*INSTRUCTIONS FOR THE TASK*. Work out how many lines in the following entries contain the string "ПРИБЫЛЬ", and write only that number.

*** Opening of DATA SECTION ***

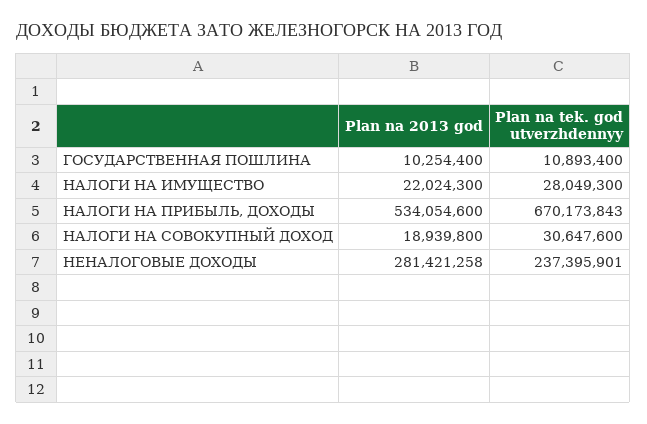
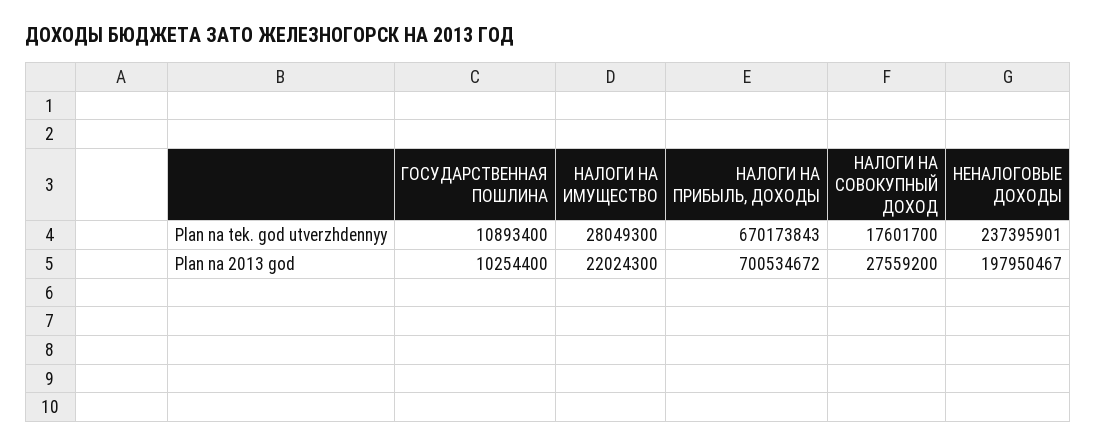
  {
    "Plan na 2013 god": {
      "ГОСУДАРСТВЕННАЯ ПОШЛИНА": 10254400,
      "НАЛОГИ НА ИМУЩЕСТВО": 22024300,
-     "НАЛОГИ НА ПРИБЫЛЬ, ДОХОДЫ": 534054600,
+     "НАЛОГИ НА ПРИБЫЛЬ, ДОХОДЫ": 700534672,
-     "НАЛОГИ НА СОВОКУПНЫЙ ДОХОД": 18939800,
+     "НАЛОГИ НА СОВОКУПНЫЙ ДОХОД": 27559200,
-     "НЕНАЛОГОВЫЕ ДОХОДЫ": 281421258
+     "НЕНАЛОГОВЫЕ ДОХОДЫ": 197950467
    },
    "Plan na tek. god utverzhdennyy": {
      "ГОСУДАРСТВЕННАЯ ПОШЛИНА": 10893400,
      "НАЛОГИ НА ИМУЩЕСТВО": 28049300,
      "НАЛОГИ НА ПРИБЫЛЬ, ДОХОДЫ": 670173843,
-     "НАЛОГИ НА СОВОКУПНЫЙ ДОХОД": 30647600,
+     "НАЛОГИ НА СОВОКУПНЫЙ ДОХОД": 17601700,
      "НЕНАЛОГОВЫЕ ДОХОДЫ": 237395901
    }
  }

*** Close of DATA SECTION ***

*RESPONSE TO THE EXERCISE*. 3